Surinam Javanese Slametan
The Javanese communities in the Netherlands Suriname, who first at 9 August 1890 went ashore in Suriname, have been striving to preserve their traditions and ethnic identities. The desire to maintain and develop the Javanese culture can be seen in their efforts to pass down Javanese language, traditions and other cultural identities from one generation to another. Shadow puppetry, gamelan orchestra, jaran kepang (horse dance), tayuban (folk dance), as well as performing ceremonies like slametan, celebrating the end of the fasting month (lebaran or bodo), wedding, mitoni (seventh month of pregnancy) and circumcision, are some of the ethnic traditions and identities that have been preserved. Like in Java, they also have persons with special skills to perform these ceremonies, e. g. dukun bayi (birth attendant), dukun manten (for wedding ceremony) and dukun sunat (for circumcision).

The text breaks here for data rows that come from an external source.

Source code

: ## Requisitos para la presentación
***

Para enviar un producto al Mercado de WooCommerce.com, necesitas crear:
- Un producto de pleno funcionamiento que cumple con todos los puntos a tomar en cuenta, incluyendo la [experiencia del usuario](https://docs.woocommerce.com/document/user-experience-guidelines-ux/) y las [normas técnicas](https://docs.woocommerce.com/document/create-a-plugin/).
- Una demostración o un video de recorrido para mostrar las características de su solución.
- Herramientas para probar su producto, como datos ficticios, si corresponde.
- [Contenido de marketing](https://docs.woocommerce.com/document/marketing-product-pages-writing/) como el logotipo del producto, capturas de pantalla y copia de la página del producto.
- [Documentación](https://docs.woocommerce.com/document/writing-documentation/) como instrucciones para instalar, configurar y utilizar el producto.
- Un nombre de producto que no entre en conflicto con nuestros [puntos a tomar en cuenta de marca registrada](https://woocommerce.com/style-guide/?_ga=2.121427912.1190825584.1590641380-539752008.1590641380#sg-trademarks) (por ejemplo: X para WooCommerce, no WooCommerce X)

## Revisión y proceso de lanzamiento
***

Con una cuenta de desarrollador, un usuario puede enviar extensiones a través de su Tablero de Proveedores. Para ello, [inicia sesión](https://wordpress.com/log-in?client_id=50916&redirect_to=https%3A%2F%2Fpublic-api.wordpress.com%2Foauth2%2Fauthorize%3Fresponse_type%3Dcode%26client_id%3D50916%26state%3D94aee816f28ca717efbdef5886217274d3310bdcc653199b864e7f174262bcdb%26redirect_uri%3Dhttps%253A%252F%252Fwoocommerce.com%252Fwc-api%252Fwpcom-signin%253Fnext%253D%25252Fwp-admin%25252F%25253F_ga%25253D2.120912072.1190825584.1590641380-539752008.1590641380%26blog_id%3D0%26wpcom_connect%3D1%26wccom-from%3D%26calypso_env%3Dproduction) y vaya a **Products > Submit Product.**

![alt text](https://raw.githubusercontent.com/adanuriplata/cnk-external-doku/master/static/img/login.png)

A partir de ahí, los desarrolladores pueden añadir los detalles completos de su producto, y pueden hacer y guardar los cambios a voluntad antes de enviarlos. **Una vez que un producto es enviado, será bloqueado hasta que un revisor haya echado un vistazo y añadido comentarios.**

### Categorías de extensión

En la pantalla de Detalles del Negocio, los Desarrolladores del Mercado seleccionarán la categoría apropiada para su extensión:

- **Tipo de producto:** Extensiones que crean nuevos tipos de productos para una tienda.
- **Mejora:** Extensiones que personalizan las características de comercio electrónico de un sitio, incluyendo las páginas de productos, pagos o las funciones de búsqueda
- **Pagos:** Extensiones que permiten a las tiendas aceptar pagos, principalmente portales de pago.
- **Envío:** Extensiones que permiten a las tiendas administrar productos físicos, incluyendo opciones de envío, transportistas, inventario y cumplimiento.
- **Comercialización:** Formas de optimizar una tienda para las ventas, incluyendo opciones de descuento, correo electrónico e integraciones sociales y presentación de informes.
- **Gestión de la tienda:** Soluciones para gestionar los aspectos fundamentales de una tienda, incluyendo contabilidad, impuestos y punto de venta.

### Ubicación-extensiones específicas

Slametan in Deli Serdang Regency, North Sumatra
Another recorded cultural study on the slametan tradition among the Javanese communities is carried out by Ayu Febryani (2011) of Study Program of Anthropology Education, Faculty of Social Sciences, State University of Medan (Unimed). Her observation on the tradition of slametan among the Javanese in a village in Deli Serdang is to answer a set of questions which includes the interpretation of the Javanese villagers in Desa Tembung of the meaning of slametan ritual; the important meaning of slametan to these villagers; the procession and the relations of slametan in this village to the teachings of Islam.
Conclusion
I would like to note that the Javanese slametan has been attracted scholars and researchers to pay attention by enganging studies, not only on the Javanese communities who live in Java island, but also on other Javanese communities at other locations as far from Java island as Kalimantan, Sumatra, and even the Netherlands Surinam. From these studies it is obvious that wherever the Javanese live they keep preserving their traditions and identities which may even influence other ethnic communities. Profound cultural traditions and identities conforming to human spiritual and social needs remain intact as long as supported by their participants. The Javanese slametan will not be mildewed by the ages.